The Court also highlighted that the petitioner on being enlarged on bail, would still be in constructive custody of the Court.
Advocate Kanhaiya Singhal appeared for the petitioner, and Advocate Rupali Bandopadhya, ASC appeared for the respondent.
In the present factual matrix, the petitioner, a Nigerian national came to India in November 2014 and got married to Rinku Tripathi in December 2015. It was alleged, that the Police on patrolling found some suspicious people, drinking liquor and creating a nuisance at the petitioner’s African Kitchen.
Subsequently, on checking allegedly found sealed beer bottles. Resultantly, an FIR was registered under Sections 33/38/58 of the Delhi Excise Act, 2009 and Section 14 of the Foreigners Act, 1946. Pursuant to this he was even arrested.
Therefore, in the chain of events, the petitioner contended that despite the ASJ, West District, Tis Hazari Courts’ order dated April 25, 2021, granting bail subject to furnishing a personal bond and surety bond of Rs. 1 Lac, the FRRO restricted him to move out of Sewa Sadan, Lampur, Narela, Delhi until his travel arrangements were made.

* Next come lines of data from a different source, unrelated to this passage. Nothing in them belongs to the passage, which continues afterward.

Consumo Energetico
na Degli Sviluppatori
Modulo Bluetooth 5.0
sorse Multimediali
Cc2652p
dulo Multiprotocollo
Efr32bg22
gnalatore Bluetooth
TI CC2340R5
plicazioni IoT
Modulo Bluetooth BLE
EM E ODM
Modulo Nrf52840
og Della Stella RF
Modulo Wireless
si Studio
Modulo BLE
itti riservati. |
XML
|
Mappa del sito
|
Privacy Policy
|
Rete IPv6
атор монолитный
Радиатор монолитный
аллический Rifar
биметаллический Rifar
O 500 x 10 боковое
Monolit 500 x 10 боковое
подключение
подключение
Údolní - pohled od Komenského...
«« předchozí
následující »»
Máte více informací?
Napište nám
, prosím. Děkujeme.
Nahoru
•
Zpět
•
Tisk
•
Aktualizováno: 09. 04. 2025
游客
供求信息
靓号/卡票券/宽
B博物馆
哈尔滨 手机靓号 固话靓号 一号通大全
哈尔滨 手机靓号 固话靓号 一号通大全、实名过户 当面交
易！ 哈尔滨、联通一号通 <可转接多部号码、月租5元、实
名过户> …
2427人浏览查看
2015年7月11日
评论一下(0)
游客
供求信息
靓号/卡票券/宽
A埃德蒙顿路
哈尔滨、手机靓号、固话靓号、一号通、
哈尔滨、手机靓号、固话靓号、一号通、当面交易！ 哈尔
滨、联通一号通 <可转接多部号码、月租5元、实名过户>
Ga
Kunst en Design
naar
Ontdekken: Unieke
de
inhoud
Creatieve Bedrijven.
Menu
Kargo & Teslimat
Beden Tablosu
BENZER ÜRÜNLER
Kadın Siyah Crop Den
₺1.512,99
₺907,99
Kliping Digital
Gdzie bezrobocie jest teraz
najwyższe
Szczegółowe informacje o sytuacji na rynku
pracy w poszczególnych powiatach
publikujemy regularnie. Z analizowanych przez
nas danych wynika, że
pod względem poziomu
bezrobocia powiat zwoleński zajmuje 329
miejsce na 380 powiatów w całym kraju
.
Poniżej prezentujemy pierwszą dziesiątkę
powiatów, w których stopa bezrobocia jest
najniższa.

He further submitted that he has already furnished the personal bond of Rs 1 Lacs and has not yet been released.
Therefore, the bench after considering a catena of judgments, was of the opinion that the impugned order was untenable on two grounds –
- that no opportunity was ever given to the petitioner to show cause or even a possibility of a hearing/or representation; and
-that other provisions of the Foreigners Act were not considered i.e. order could have been passed under any provision of section 3(2) of the Foreigners Act.
“In any event what must be clarified is that a Court or Magistrates or a Sessions Court cannot as part of enlarging foreign national on bail can also direct the said person to be sent to a detention centre. The Court is not competent to pass such a direction when granting bail as has been conclusively held in various decisions. Detention centres are not for judicial custody but a place where a foreign national is detained on an executive order and is the prerogative of the competent authority under the Foreigners Act”, the judgment read.
The Court, however, questioned why the FRRO did not consider other possibilities under Sections 3(2)(a) to (f) of the Foreigners Act, 1946 i.e. requiring him to be at a particular place (not necessarily a detention centre), imposing restrictions on his movements (like restricting him to an area), regulating his conduct and association with persons; reporting requirements to an authority.
“There is a vast menu of options available for the FRRO to apply, which may be more in consonance with rights under Article 21, than a summary, plain vanilla order of continuing in the detention centre. Also, there is no reason, as has been observed by the Hon’ble Supreme Court, to not consider grant of a special visa/stay permit to the petitioner, which recognizes that he is an undertrial of an overstay offence and has to continue in this country for the purpose of trial or otherwise, in case that is not required, choose to deport him”, the single-judge bench further observed.
The bench further noted that “The petitioner has already spent 2 years in confinement in detention centre when the offences that he is charged with under the Excise Act trigger sentence of about 6 months and maximum may extend to 3 years. Even as regards the Foreigners Act offence, he may at the maximum be sentenced for 5 years, of which he has now already been in de facto custody for 2 years”.
Therefore, while directing the authorities to release the petitioner from detention, the bench directed the FRRO and any other competent authority of the Union of India to consider his application for visa for an appropriate order under the Foreigners Act, considering that the petitioner now had a valid passport (having been extended by the Nigerian Embassy).
Cause Title: Emechere Maduabuchkwu v. State Nct Of Delhi & Anr.